For the second version of the code, the code is like this

def calc():
  for w in range(711):
    for x in range(711 - w):
      for y in range(711 - w - x):
        z = 711 - x - y - w
        if (w * x * y * z == 711000000):
          print("w: %d x: %d y: %d z: %d" % (w, x, y, z))

wich, this time, is actually slower in python3, and slower than the first solution.

time python2.7
w: 120 x: 125 y: 150 z: 316

real	0m7.963s
user	0m7.362s
sys	0m0.291s
$ time python3.6
w: 120 x: 125 y: 150 z: 316

real	0m13.193s
user	0m11.955s
sys	0m0.461s

But, there are two tricks that can be used in this case.

The first one is a simple replacement for PyPy, which indeed speeds up things.

$ time pypy
w: 120 x: 125 y: 150 z: 316

real	0m2.413s
user	0m0.177s
sys	0m0.094s

Not sure why, but the results where from ~200ms up to 4 seconds, which is quite a variability.
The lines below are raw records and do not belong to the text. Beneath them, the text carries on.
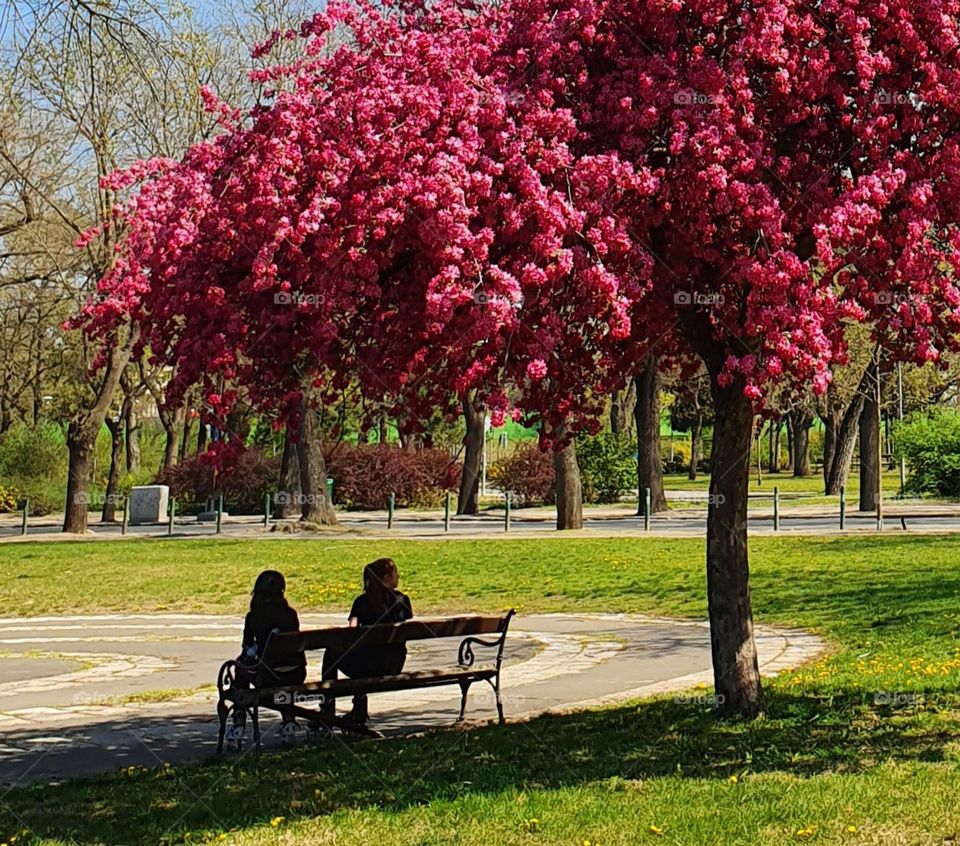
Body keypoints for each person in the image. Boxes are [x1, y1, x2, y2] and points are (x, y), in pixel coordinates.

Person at [321, 557, 413, 727]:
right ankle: (358, 708)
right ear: (386, 578)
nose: (398, 577)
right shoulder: (403, 601)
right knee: (366, 656)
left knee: (333, 653)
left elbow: (352, 631)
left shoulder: (362, 602)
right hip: (394, 664)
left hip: (366, 667)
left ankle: (328, 706)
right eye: (396, 574)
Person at [227, 569, 306, 748]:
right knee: (283, 678)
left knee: (240, 667)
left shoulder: (254, 617)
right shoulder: (290, 614)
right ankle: (288, 719)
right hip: (295, 672)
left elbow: (247, 647)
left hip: (269, 676)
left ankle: (239, 721)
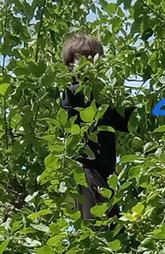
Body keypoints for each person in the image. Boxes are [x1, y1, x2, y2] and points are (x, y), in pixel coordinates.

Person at [60, 34, 134, 220]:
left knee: (112, 225)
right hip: (88, 172)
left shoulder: (103, 97)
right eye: (85, 59)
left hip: (105, 173)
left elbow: (131, 120)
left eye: (95, 59)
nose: (91, 64)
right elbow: (100, 102)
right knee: (100, 227)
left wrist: (163, 111)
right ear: (70, 64)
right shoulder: (73, 93)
And the second one is to use Cython to compile the code into a C extension. This requires making two files:

# This compiles the extension automatically
import pyximport; pyximport.install()
from c711v3 import calc

and a c711v3.pyx file, with the Cython code.

def calc():
  # define the variables as C types
  cdef int w, x, y, z
  for w in range(711):
    for x in range(711 - w):
      for y in range(711 - w - x):
        z = 711 - x - y - w
        if (w * x * y * z == 711000000):
          print("w: %d x: %d y: %d z: %d" % (w, x, y, z))

This speeds up the process sensibly, to a quarter of a second:

$ time python
w: 120 x: 125 y: 150 z: 316

real	0m0.223s
user	0m0.138s
sys	0m0.070s

Not bad from 90 seconds at the start!


  • Python3 has a lot of optimisations, sometimes in non-obvious places. It should be the version to go unless there are legacy requirements.
  • It’s also quite simple to keep code compatible with Python2 and Python3 for easy stuff.
  • I can look at code I wrote 7 years ago and find ways of improving it… Good to feel like I know more.
  • PyPy is another useful tool that should be considered. It’s also getting better and betters and now it has as well Python3 compatibility. Also, my blog has been around for a while (though I don’t update it as often as I should)
  • Creating C extensions with Cython is very easy when dealing with certain bottlenecks.
  • And I still find joy in coding small exercises!